A 50-mile-wide swarm of flying ants over England was so massive it was mistaken for rain clouds
- Every summer in the UK, a flying ant swarming event known as "flying ant day" occurs.
- On Friday, the Met Office tweeted a swarm was flying over southeast England that was so big its radar systems mistook it for rain.
- It is not the first time flying ants have tricked radar into thinking it's raining.
A gigantic swarms of flying ants over the UK are so massive they can be seen from outer space.
The UK weather service, the Met Office, on Friday tweeted that its radar was picking up what it thought were rain clouds - up to 50-miles-wide -across London and southeast England.
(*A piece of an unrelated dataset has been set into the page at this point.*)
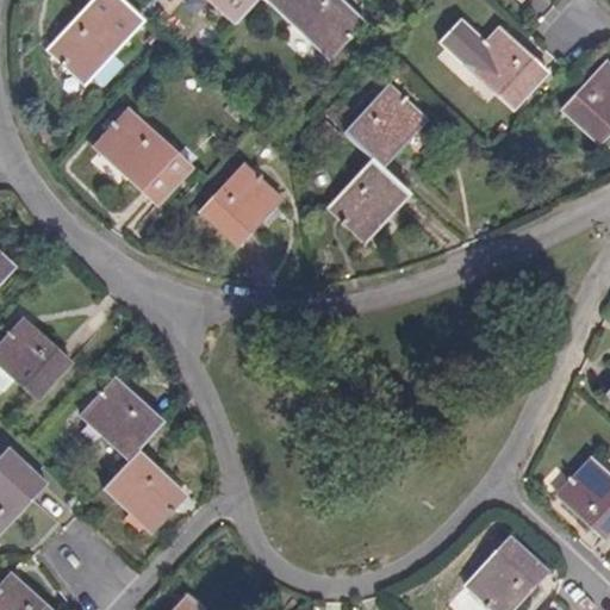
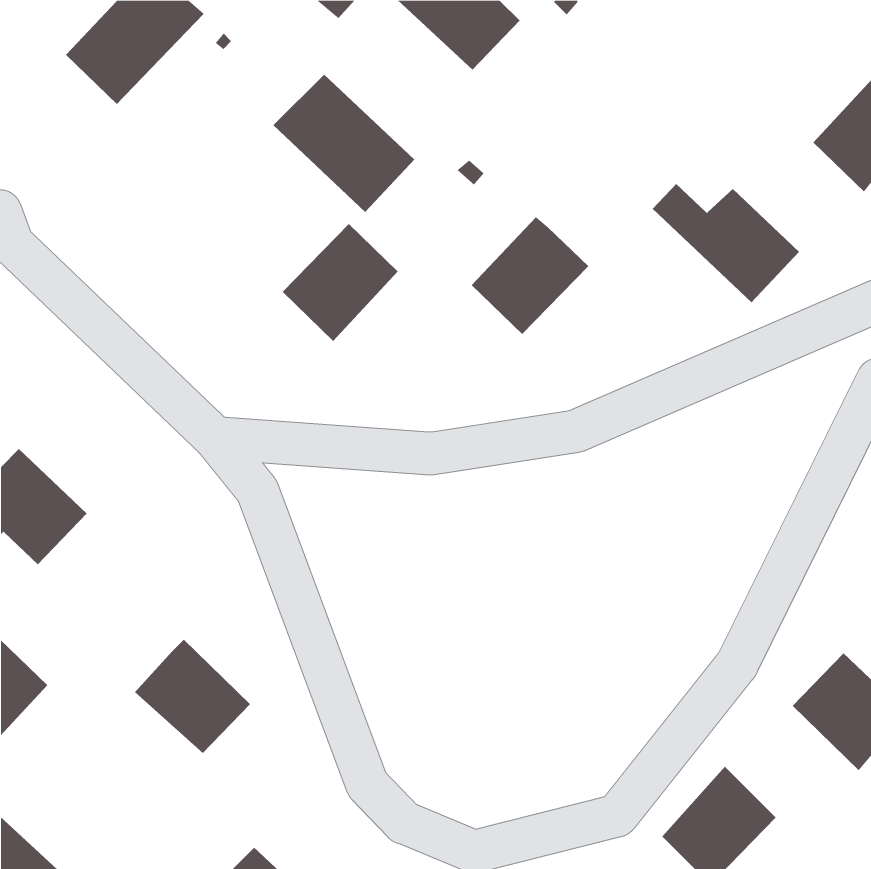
building: [447,23,549,106] -> [652,183,800,303]
building: [348,81,429,163] -> none
building: [94,105,193,201] -> [273,74,415,213]
building: [76,376,157,458] -> none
"The radar is actually picking up a swarm of #flyingants across the southeast," the Met Office tweeted.
A Met Office spokesman told Sky News there were "thousands" of ants in the swarm. "On days like today, when it is sunny, the radar detects the swam but we are able to see they are not the same shape as water droplets, and in fact look more insect-like," he added.
Flying Ant Day, also known as the "nuptial flight," occurs when the virgin queens leave the colony to mate with the males - who die shortly afterward. It is a swarming event every summer in the UK, usually in July or August. It's a slight misnomer, as all the ants in the country don't actually sprout wings on just one day, but over several weeks.
The Met Office noted that the ants tend to emerge on warm, humid, windless days. This isn't the first time radar has mistaken the clouds of winged ants for rainclouds, last year the Met Office issued a similar tweet.